SKRIPSI Jurusan Pendidikan Jasmani dan Kesehatan - Fakultas Ilmu Keolahragaan UM, 2019

Ukuran Huruf:  Kecil  Sedang  Besar

PENGARUH METODE PEMBELAJARAN BERMAIN DAN TGT TERHADAP HASIL BELAJAR KETERAMPILAN PASSING BAWAH BOLAVOLI GANDU LEVEL II PADA SISWA SMPN 02 TUREN

Muslimah Oktaviani

Abstrak


ABSTRAK

 

Oktaviani, Muslimah. 2019. Pengaruh Metode Pembelajaran Bermain dan TGT terhadap Hasil Belajar Keterampilan Passing Bawah Bola Voli Gandu pada Siswa SMPN 02 Turen. Skripsi, Jurusan Pendidikan Jasmani dan Kesehatan, Fakultas Ilmu Keolahragaan, Universitas Negeri Malang. Pembimbing Dr. Asim, M. Pd.

 

Kata kunci: metode bermain, metode teams-games tournament (TGT), passing bolavoli gandu level II.

Permainan Bolavoli gandu merupakan modifikasi permainan bolavoli yang mengkombinasikan olahraga bolavoli, sepakbola, dan sepak takraw, serta dengan mengubah beberapa ketentuan mulai dari jumlah pemain, ukuran lapangan, tinggi net, berat dan ukuran bola yang digunakan.

Tujuan modifikasi permianan bola voli ini adalah siswa dapat bermain bolavoli dengan rasa senang dan memainkan bola cukup lama. Permainan bolavoli gandu memiliki beberapa level sesuai dengan jenjang tingkatan pendididkan. Pada penelitian ini, peneliti memilih permainan bolavoli gandu level II yang dikhususkan untuk siswa SMP kelas VII, hal ini dikarenakan keterampilan dasar yang harus dikuasai siswa dalam materi bola besar, khususnya permainan bolavoli adalah passing bawah.

Penelitian ini menggunakan metode eksperimental dengan rancangan “The Two Group Pretest-Postest Design” dengan pemilihan kelompok yang diacak.
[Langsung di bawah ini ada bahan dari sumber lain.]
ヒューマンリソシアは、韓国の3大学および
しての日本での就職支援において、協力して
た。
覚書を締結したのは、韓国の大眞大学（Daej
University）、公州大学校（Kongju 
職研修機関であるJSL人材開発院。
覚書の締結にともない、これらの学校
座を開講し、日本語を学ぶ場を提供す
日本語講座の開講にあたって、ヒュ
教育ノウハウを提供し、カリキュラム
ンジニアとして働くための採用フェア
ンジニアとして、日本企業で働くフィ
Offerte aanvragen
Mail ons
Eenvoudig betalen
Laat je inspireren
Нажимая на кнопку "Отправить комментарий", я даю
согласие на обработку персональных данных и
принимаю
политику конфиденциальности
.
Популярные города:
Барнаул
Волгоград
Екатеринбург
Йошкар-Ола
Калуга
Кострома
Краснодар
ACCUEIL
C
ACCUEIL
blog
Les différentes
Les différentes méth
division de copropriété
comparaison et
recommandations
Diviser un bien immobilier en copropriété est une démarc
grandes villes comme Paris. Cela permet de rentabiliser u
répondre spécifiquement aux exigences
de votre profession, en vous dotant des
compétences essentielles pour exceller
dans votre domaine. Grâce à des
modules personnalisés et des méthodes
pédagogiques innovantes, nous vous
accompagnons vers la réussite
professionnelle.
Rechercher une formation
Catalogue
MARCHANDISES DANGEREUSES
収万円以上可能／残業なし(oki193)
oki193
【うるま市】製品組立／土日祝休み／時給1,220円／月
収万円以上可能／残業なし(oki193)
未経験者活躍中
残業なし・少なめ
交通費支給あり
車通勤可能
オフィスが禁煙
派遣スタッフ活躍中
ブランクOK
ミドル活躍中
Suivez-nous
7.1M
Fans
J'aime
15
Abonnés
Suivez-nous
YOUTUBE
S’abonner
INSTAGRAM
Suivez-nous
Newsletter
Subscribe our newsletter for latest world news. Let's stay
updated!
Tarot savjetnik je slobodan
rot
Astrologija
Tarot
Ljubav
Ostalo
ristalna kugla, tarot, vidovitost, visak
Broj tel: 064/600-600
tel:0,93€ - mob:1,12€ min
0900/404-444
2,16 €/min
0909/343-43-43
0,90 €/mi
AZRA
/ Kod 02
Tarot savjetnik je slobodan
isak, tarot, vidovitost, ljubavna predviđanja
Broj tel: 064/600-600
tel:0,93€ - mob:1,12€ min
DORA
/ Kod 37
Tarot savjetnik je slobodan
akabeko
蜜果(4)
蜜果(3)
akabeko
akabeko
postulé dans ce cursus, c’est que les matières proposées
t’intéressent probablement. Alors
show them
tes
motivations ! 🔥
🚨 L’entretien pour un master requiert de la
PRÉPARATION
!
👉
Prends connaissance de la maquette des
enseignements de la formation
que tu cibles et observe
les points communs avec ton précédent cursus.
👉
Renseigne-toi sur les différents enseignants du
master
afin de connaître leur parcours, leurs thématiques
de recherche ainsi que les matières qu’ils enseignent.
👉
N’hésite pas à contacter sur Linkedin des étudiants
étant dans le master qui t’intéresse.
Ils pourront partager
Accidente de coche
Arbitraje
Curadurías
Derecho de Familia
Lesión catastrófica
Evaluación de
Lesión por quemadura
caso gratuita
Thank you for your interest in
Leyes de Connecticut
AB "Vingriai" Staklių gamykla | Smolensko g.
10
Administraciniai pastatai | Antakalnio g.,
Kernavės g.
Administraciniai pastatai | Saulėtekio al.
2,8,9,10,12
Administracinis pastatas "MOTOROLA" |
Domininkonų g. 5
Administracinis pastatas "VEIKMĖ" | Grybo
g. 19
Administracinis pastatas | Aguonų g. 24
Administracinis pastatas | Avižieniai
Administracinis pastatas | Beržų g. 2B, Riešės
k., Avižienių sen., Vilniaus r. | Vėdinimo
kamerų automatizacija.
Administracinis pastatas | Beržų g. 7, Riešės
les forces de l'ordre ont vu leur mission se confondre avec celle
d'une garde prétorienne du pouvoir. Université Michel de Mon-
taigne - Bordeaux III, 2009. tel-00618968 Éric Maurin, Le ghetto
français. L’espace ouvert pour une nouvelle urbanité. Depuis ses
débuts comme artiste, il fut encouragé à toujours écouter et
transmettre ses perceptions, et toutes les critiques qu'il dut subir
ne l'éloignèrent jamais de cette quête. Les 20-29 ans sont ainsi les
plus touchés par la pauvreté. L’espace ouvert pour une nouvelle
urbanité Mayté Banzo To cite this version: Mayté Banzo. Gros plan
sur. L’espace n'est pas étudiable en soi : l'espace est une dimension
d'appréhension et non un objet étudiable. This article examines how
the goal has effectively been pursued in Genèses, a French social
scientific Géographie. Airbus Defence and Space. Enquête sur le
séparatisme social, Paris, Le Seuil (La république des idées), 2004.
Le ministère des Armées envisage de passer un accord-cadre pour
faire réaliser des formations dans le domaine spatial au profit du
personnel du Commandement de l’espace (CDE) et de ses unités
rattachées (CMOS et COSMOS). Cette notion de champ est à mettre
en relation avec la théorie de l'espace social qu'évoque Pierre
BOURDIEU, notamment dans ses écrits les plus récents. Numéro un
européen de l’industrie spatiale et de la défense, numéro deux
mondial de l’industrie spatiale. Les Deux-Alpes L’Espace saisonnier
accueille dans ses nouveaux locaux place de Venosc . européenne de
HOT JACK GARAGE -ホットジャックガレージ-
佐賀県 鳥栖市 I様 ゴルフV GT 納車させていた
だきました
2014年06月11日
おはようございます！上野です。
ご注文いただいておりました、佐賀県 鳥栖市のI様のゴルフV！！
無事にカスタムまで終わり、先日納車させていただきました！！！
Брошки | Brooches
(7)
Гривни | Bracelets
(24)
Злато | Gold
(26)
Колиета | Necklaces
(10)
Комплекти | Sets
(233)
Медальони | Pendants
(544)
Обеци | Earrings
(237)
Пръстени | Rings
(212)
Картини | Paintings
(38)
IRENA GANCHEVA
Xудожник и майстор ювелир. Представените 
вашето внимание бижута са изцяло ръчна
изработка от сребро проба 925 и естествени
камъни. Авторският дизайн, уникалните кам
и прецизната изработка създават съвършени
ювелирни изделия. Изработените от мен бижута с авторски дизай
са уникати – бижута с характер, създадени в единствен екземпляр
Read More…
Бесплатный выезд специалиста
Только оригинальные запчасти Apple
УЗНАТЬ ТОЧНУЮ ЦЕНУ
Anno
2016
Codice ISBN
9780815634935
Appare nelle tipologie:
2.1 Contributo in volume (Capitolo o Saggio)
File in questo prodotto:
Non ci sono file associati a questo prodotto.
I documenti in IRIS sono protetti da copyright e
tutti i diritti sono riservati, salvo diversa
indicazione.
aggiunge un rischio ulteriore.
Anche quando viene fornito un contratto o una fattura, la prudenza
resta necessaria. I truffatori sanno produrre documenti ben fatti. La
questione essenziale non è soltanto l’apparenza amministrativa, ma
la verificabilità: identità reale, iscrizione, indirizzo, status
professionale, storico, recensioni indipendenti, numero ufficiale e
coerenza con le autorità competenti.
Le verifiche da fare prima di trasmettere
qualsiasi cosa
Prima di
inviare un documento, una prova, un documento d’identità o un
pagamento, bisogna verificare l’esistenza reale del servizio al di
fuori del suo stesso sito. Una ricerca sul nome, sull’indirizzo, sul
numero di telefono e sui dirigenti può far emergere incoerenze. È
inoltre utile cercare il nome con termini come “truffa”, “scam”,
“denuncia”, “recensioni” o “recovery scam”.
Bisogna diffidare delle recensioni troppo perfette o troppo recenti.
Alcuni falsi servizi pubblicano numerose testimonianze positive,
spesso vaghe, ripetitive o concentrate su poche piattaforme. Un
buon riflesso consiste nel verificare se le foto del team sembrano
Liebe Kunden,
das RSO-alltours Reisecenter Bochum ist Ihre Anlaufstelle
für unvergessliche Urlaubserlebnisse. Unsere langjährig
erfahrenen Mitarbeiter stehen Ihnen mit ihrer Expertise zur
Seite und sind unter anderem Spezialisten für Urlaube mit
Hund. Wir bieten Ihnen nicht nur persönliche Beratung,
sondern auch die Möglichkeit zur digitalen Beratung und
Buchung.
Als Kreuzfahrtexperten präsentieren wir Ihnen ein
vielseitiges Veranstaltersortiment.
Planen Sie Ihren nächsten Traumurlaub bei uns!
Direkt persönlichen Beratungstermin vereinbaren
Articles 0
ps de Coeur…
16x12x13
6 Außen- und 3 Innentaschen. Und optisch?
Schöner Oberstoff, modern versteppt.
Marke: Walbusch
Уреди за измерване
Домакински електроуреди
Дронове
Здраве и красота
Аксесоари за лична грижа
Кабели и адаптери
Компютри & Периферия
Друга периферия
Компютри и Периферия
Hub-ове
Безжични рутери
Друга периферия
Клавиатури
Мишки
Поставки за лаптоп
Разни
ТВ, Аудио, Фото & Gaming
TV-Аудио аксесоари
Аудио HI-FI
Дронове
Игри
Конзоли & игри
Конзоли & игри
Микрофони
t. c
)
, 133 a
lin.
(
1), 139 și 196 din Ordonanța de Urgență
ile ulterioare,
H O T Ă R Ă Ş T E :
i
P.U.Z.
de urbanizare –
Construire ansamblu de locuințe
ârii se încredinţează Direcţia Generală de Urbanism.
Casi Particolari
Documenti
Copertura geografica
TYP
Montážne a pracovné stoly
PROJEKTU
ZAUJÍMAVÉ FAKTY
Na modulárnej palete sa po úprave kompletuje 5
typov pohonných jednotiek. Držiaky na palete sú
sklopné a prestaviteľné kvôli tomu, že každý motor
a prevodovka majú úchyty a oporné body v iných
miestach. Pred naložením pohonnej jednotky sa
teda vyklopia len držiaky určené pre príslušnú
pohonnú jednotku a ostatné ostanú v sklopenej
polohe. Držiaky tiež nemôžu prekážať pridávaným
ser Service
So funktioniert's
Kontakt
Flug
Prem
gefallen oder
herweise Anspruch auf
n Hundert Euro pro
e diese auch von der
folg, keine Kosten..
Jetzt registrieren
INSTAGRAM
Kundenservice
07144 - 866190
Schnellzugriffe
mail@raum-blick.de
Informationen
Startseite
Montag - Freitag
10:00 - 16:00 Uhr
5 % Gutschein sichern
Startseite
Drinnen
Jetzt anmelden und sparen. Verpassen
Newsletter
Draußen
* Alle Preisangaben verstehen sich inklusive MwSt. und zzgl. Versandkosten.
Variabel yang diteliti yaitu (1) variabel terikat berupa hasil belajar keterampilan passing bawah bolavoli gandu, (2) variabel bebas meliputi (a) metode bermain dan (b) metode Teams Games Tournament (TGT). Subjek penelitian ini adalah siswa kelas VII SMPN 02 Turen Kabupaten Malang yang berjumlah 30 siswa dengan 15 siswa kelompok metode bermain dan 15 siswa kelompok metode Teams-Games Tournament (TGT).

Berdasarkan uji Anava satu arah (One Way Anova) dengan α = 0,05, diperoleh hasil sebagai berikut: (1) Kelompok pembelajaran metode bermain diperoleh Sig (p) 0,006 < 0,05, maka ada perbedaan rata-rata hasil belajar passing bawah bolavoli gandu level II. (2) Kelompok pembelajaran metode Teams Games Tournament (TGT) diperoleh Sig (p) 0,000 < 0,05, maka ada perbedaan rata-rata hasil belajar passing bawah Teams Games Tournament (TGT). (3) Kemudian dari uji hipotesis data metode pembelajaran bermain dan metode pembelajaran Teams Games Tournament (TGT)  diperoleh Sig (p) 0,004 < 0,05, Berdasarkan hasil analisis dapat disimpulkan bahwa rata-rata hasil belajar passing bawah metode pembelajaran Teams Games Tournament (TGT) lebih baik dari pada rata-rata hasil belajar passing bawah metode pembelajaran bermain.

Berdasarkan dari eksperimen bahwa metode pembelajaran Teams Games Tournament (TGT) lebih baik dari pada metode pembelajaran bermain terhadap peningkatan hasil belajar keterampilan passing bawah siswa kelas VII SMPN 02 Turen Kabupaten Malang. Berdasarkan simpulan dihasilkan, maka disarankan metode pembelajaran Teams Games Tournament (TGT) dapat dijadikan model latihan untuk meningkatkan hasil belajar keterampilan passing bawah bolavoli gandu level II pada siswa kelas VII SMPN 02 Turen Kabupaten Malang.